At this years LinuxForum I was
manning the MySQL booth together with Carsten Pedersen. We were kept
quite busy with lots of people coming to tell about their use of the MySQL
database for their particular project and ask about or discuss a particular
issue of theirs. Which was fine, since the talks did not appeal a lot to me
anyway.
One guy (I forgot who) had a small performance problem in his application. The application is a database of about 550,000 companies, storing name and various other bits of information about each company. What I would call a “small” database (since it is easily kept completely cached in ram), though not a trivial one.
This application has a facility to search for a company using any part of the company name:
SELECT ... FROM company WHERE name LIKE '%pattern%'
The query was taking too long, I think something like 10 or 15 seconds. Clearly a full table scan is needed, since neither BTREE or full-text indexes can be used, but still >10 seconds seems way over the top on modern hardware.

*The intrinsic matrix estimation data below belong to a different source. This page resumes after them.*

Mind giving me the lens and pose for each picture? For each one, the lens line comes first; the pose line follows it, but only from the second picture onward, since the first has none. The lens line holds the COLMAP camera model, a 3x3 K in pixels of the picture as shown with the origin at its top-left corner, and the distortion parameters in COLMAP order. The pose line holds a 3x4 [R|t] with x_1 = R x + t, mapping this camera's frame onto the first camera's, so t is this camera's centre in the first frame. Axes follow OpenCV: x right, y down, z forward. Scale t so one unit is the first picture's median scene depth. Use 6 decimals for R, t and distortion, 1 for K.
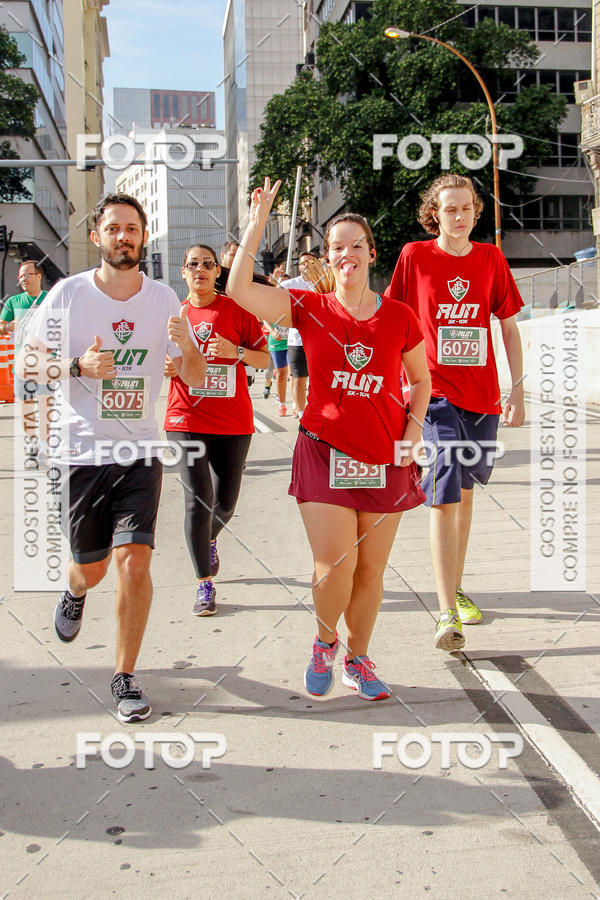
lens RADIAL K [[1633.4, 0, 299.9], [0, 1633.4, 329.9], [0, 0, 1]] dist [-0.079798, -0.080602]
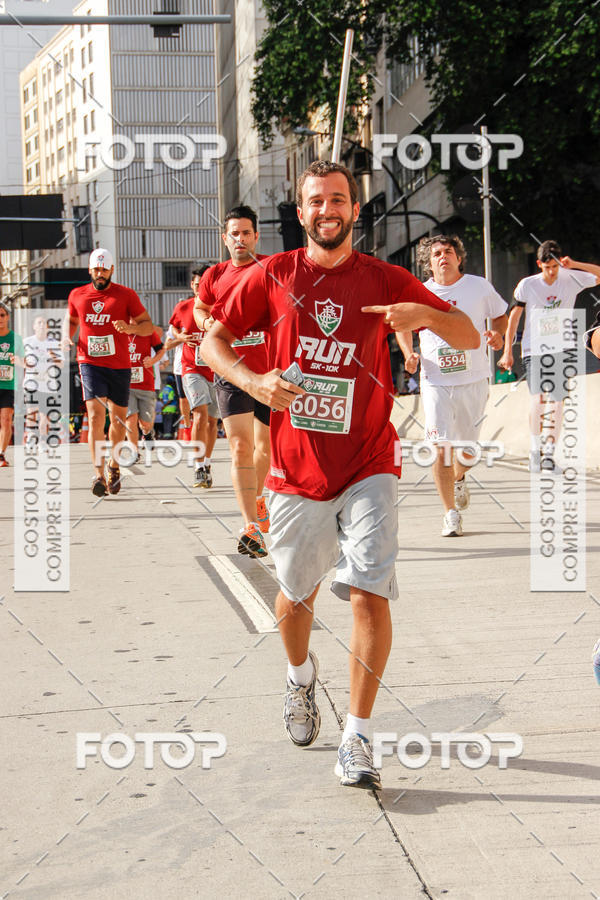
lens RADIAL K [[1919.3, 0, 327.1], [0, 1919.3, 447.6], [0, 0, 1]] dist [0.213966, 0.322066]
pose [[0.999945, 0.001517, -0.010359, -0.000669], [-0.000818, 0.997744, 0.067122, -0.010362], [0.010438, -0.067110, 0.997691, 0.366446]]
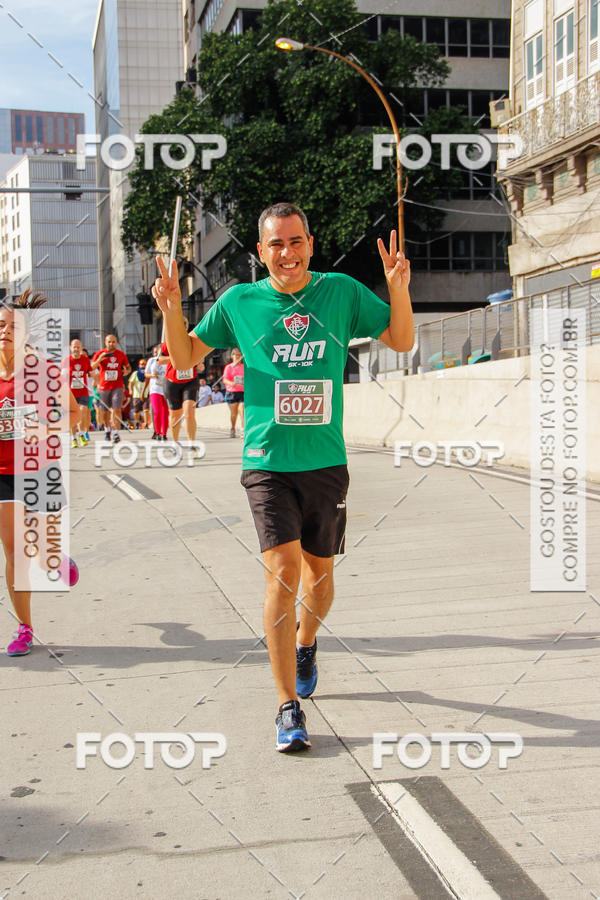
lens RADIAL K [[1714.0, 0, 300.0], [0, 1714.0, 450.0], [0, 0, 1]] dist [0.041641, 0.136791]
pose [[0.997926, -0.002124, 0.064336, 0.004776], [-0.000340, 0.999268, 0.038263, 0.001101], [-0.064370, -0.038205, 0.997195, 0.061255]]
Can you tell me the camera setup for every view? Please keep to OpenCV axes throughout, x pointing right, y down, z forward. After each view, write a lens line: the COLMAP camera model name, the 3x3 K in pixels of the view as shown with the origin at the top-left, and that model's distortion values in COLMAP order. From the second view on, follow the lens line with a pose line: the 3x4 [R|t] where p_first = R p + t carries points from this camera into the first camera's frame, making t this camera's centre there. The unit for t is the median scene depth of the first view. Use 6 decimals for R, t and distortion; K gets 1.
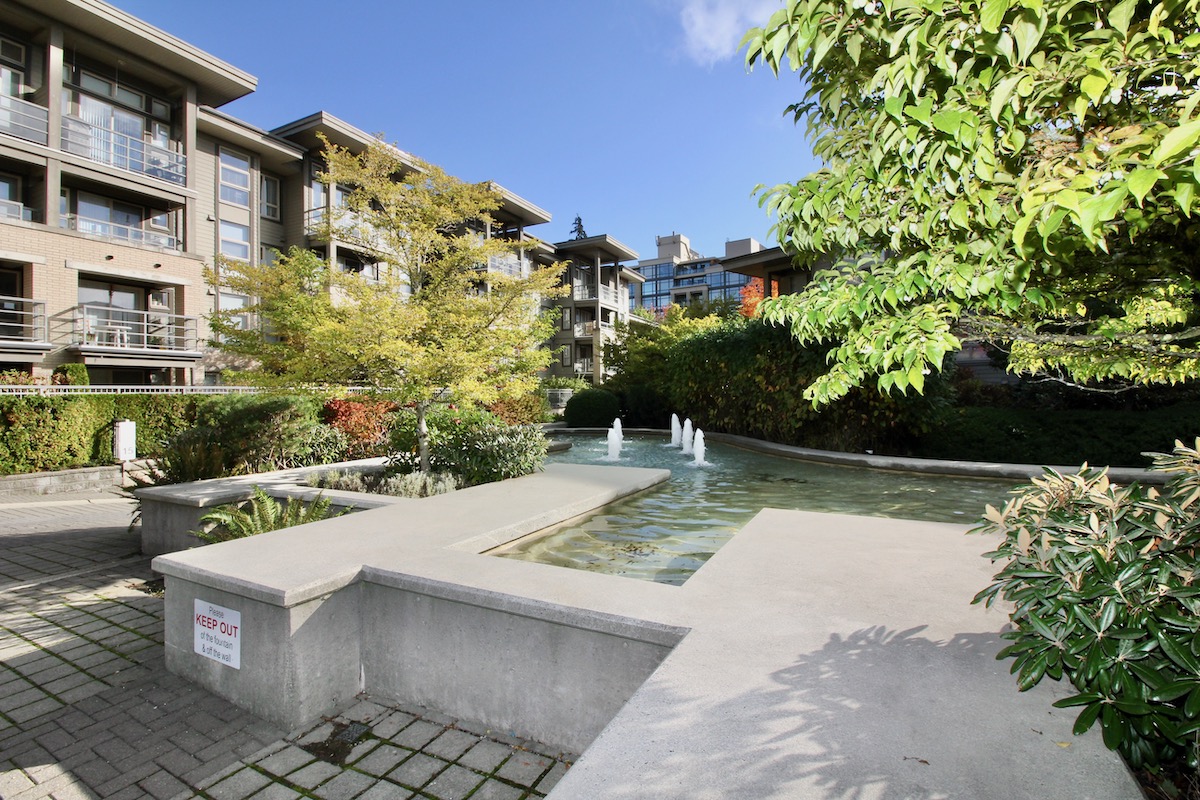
lens RADIAL K [[563.3, 0, 600.0], [0, 563.3, 400.0], [0, 0, 1]] dist [-0.004661, 0.000283]
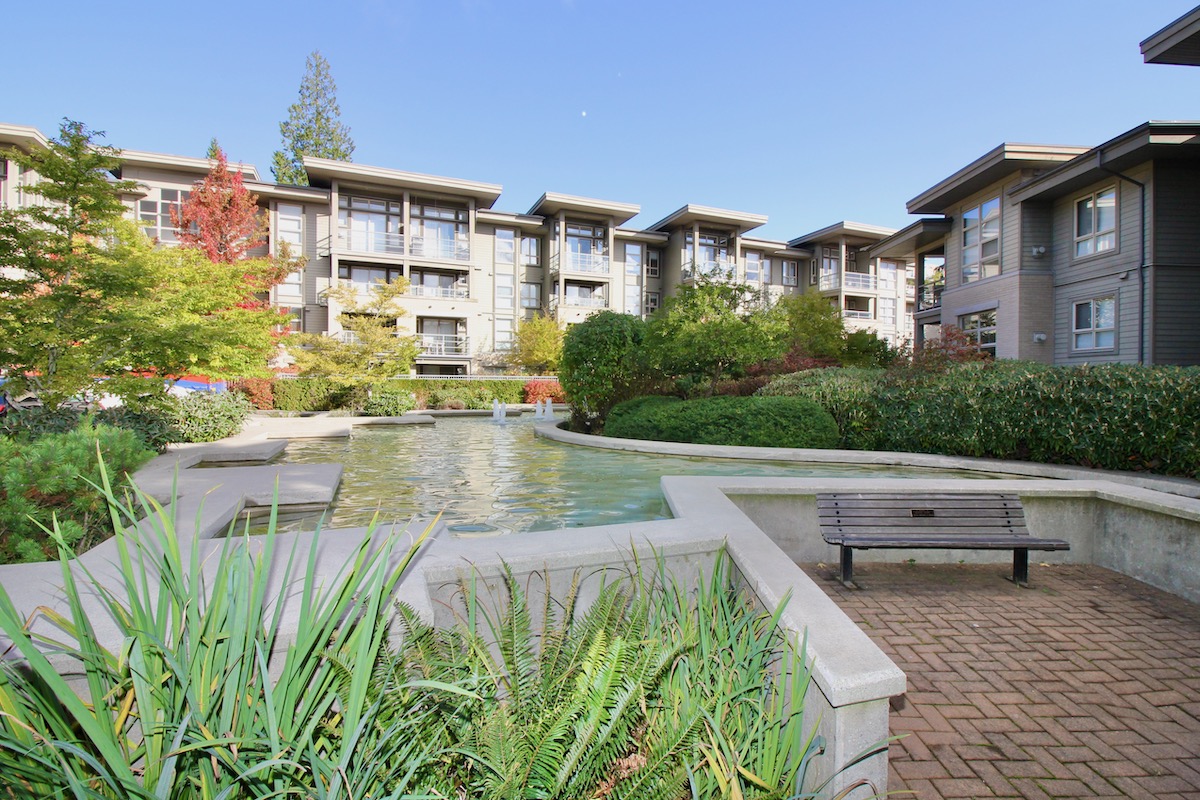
lens RADIAL K [[563.3, 0, 600.0], [0, 563.3, 400.0], [0, 0, 1]] dist [-0.004661, 0.000283]
pose [[0.769417, 0.010059, -0.638668, 0.603420], [-0.007566, 0.999949, 0.006634, 0.031691], [0.638702, -0.000272, 0.769454, -0.063193]]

He was using InnoDB, so the obvious suggestion was to make sure that InnoDB was configured with sufficiently large buffer pool to cache all of the database in ram (the machine had sufficient memory for that, but it is necessary to set the innodb_buffer_pool_size sufficiently large in order for MySQL to actually cache the data).
Still, the problem got me thinking: How fast can one actually do full table scans in MySQL on modern hardware? 15 seconds for a measly 550.000 records seems pretty poor given that modern CPUs will execute billions of instructions each second. Probably in this particular case insufficient caching was causing disk I/O, reducing the speed. But another issue might be that this table has lots of fields with different information, so the scan needs to not only search the 'apos'
column, but also skip over all of the other fields in the table.

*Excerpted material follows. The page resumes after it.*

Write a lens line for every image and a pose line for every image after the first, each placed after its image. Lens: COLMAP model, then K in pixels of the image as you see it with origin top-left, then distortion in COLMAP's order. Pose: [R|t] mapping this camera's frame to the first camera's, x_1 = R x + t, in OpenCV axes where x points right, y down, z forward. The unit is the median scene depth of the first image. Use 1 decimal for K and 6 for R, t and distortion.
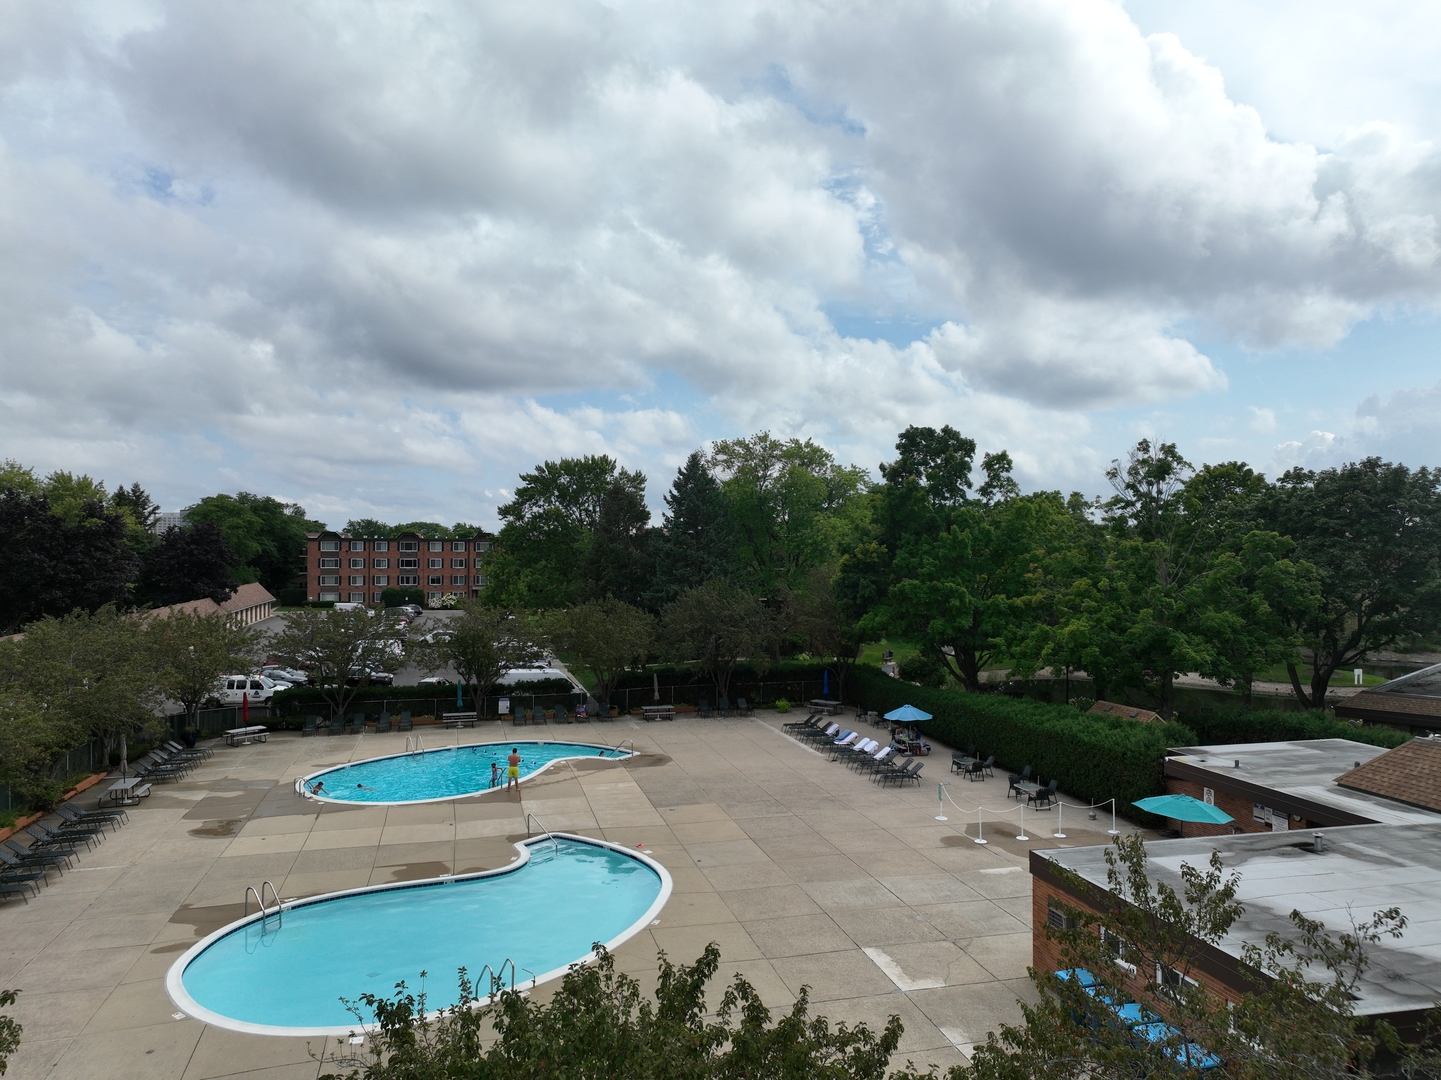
lens RADIAL K [[1011.9, 0, 720.5], [0, 1011.9, 540.0], [0, 0, 1]] dist [0.004058, 0.006754]
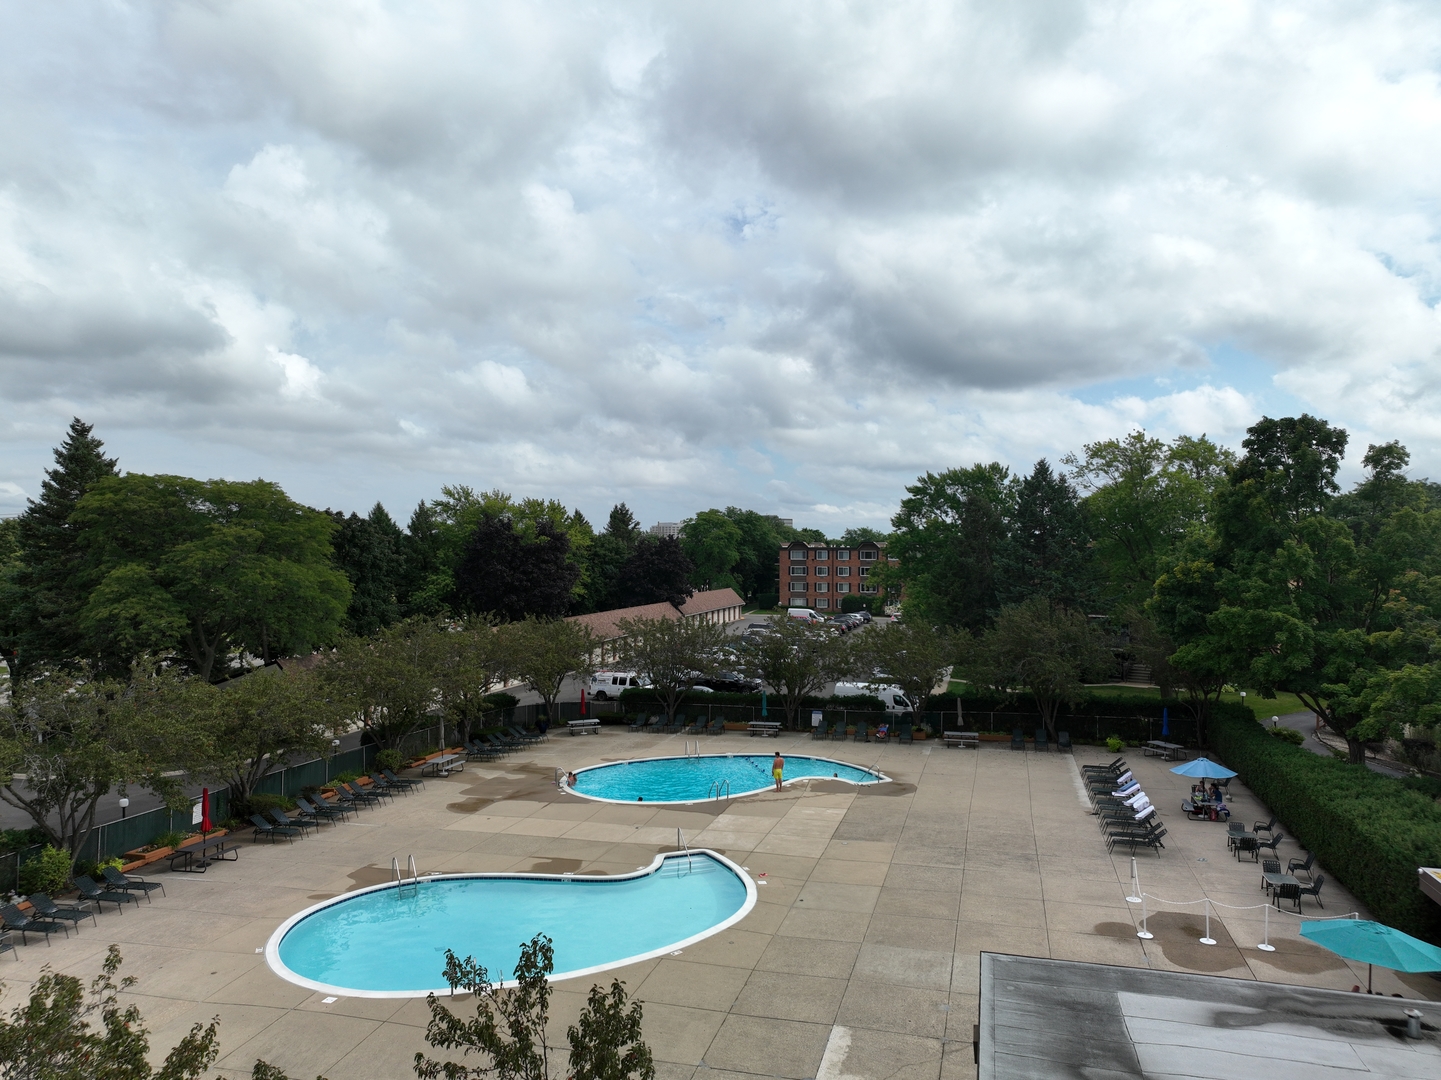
lens RADIAL K [[1011.6, 0, 721.8], [0, 1011.6, 551.4], [0, 0, 1]] dist [-0.000845, 0.012368]
pose [[0.868267, -0.001697, -0.496094, 0.244395], [0.005090, 0.999972, 0.005489, -0.012555], [0.496070, -0.007291, 0.868252, 0.081759]]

In this case, an index on the ‘name’ column can help. Normally you are told that in a query using LIKE '%...%'
, an index can not be used. But if all columns used in the query are available from a single index, MySQL can use an index scan instead of a table scan. Even though the whole of the index must be scanned, this can still be beneficial if the index is smaller than the table.

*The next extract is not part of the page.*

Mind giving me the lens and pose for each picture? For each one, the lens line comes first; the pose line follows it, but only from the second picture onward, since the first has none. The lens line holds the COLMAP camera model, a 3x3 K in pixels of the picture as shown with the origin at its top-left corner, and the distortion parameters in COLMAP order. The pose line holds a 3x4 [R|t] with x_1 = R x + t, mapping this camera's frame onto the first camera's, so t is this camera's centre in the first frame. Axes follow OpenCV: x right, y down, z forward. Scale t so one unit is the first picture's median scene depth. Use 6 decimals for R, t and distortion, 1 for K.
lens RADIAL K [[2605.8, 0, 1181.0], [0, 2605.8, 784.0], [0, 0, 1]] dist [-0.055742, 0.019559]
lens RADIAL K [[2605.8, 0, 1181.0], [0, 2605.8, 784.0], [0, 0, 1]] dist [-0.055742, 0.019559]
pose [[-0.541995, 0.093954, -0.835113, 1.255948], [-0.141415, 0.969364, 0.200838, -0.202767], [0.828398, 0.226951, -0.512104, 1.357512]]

So lets run a quick test on some actual data. First a table definition:
CREATE TABLE company ( id INT AUTO_INCREMENT PRIMARY KEY, name VARCHAR(255), addr VARCHAR(255), phone VARCHAR(64), status INT ) ENGINE=innodb;
The table in the original application undoubtedly had many more columns, but this will do for a quick test.
Now some Perl code to fill the table with some realistic data:
for (1..550000) { $dbh->commit() if($_ % 500 == 0); my $words = int(rand(3)) + 1; my @word = (); for (1..$words) { my $x = ''; my $length = int(rand(13)) + 2; for (1..$length) { $x .= chr(int(rand(26)) + ord('a')); } push @word, $x; } my $name = join(' ', @word); $dbh->do(<<SQL, undef, $name, "foobar", "+1 234 56", int(rand(1000))); INSERT INTO company(name, addr, phone, status) VALUES (?, ?, ?, ?) SQL } $dbh->commit();
And lets set a reasonable InnoDB buffer pool size in my.cnf
:
innodb-buffer-pool-size = 262144000
Now let us try it:
mysql> CREATE UNIQUE INDEX cover1 on company(name, id); mysql> EXPLAIN SELECT id FROM company WHERE name LIKE '%xgef%'; +----+-------------+---------+-------+---------------+--------+---------+------+--------+--------------------------+ | id | select_type | table | type | possible_keys | key | key_len | ref | rows | Extra | +----+-------------+---------+-------+---------------+--------+---------+------+--------+--------------------------+ | 1 | SIMPLE | company | index | NULL | cover1 | 262 | NULL | 548220 | Using where; Using index | +----+-------------+---------+-------+---------------+--------+---------+------+--------+--------------------------+ 1 row in set (0.00 sec) mysql> SELECT id FROM company WHERE name LIKE '%xgef%'; +--------+ | id | +--------+ | 310501 | | 408997 | | 274935 | | 418352 | | 335782 | | 98100 | | 239031 | | 454742 | +--------+ 8 rows in set (0.52 sec)
So half a second to search all 550,000 names. Much better than 15 seconds, and completely adequate for the application in question, where such a search is performed perhaps once every minute.
Of course half a second for a search would not be acceptable for all applications. To speed it up more, one idea might be to store all suffixes of company names in a separate table, along with the company id. This table would be quite big, but still of reasonable size: If names are on average 25 characters, the number of rows would be about 14 million. Then with an index on the column of name suffixes, a query like this:
SELECT id FROM suffix_table WHERE name_suffix LIKE 'pattern%'
could use the index to immediately look up the required data with millisecond response time. But that kind of complexity was not required for the problem at hand.